When I had a doula at my first son's birth 13 years ago, people were like, "A who? A what? ... When did you get so crunchy?" In those days, you had to be pretty hardcore to hire a doula!
When I trained to be a doula eight years ago, all of us students were advised that you could not earn a living as a doula -- that any money earned might only serve as ancillary income. On the other hand, there were a couple women in my area who actually did support themselves with doula work. I confess that most of us birth workers were pretty sniffy about them, sure that they were doing something wrong.
These days I feel differently and think it's terrific that more women are creating a sustainable business out of doula work -- this work is so important (and so much fun!) that it shouldn't only be available to those who are relatively well-off and/or partnered with a primary breadwinner. For my own self, I've created my own business to help put my kids through school and keep me busy (and solvent and doing the work that I love) until retirement.
Doula work is immensely rewarding -- but it is also so challenging, both physically and emotionally, that I feel pretty sure that no one is in this line of work just for the money. Perhaps because no one else could really understand the nature of the business, traditionally birth workers viewed each other as colleagues who were all on the same team. For example, at least once I got a call from a doula I barely knew asking if I could provide emergency backup for her (and I did, and we worked out the money later).
Now that more doulas are taking their business (and their income) more seriously, there is definitely a greater feeling that other doulas are the competition. We all strive to catch the eye and the pocketbook of the relatively small pool of pregnant ladies who are both interested in and can afford professional doula help. At the same time, service fees are increasing as more doulas (rightly) insist on earning a living wage.
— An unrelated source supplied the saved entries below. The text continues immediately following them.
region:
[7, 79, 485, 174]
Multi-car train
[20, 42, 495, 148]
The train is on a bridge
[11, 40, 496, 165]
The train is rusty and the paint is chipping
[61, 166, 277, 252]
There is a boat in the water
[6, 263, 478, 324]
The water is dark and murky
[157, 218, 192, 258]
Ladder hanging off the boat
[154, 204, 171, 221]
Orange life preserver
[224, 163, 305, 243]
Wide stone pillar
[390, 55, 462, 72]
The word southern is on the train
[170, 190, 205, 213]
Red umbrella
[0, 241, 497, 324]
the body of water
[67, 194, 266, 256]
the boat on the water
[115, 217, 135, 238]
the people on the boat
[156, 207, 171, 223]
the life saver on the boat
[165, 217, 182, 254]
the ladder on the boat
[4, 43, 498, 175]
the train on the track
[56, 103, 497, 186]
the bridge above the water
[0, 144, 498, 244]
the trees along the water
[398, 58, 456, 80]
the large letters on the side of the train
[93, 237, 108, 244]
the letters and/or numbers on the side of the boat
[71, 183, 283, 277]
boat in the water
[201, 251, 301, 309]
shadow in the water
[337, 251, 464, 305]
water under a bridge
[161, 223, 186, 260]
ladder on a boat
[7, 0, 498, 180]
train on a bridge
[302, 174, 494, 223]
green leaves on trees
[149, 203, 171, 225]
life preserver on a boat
So, where do we go from here? Can we continue to split a pretty small pie? (Only 3% of women said they used a doula for their birth in 2006.)
I think a more unified doula voice might serve to spread the word about the many benefits of hiring a doula. Outside of a small circle of birth enthusiasts, "a what?" is still a common question when I explain my job. And creating more of a demand for postpartum services would be a great goal! Just about every seasoned mother who hears about the service provided by a postpartum doula says, "Oh, I wish I had one of those!"
It's now well-documented that using a labor doula improves birth outcomes and satisfaction levels, and postpartum doula care helps with improved breastfeeding, physical recovery and mood. Yet at a time when parents spend anywhere from $3,900 to $27,500 on a new baby, relatively few women choose to invest in their birth and postpartum experience.
It's good for business and good for women if more new moms are convinced of the need for and value of doula work. How can we all work together to promote a new doula movement that focuses on education and "good press" to all women of child-bearing age? And to make sure that our health professionals are aware of the many benefits of doula care? Is it possible to be both business-minded and united towards a common goal? I'm excited about the future of doula work -- and hoping that many more families can enjoy the benefits of professional support during the huge transitions that take place with each new baby.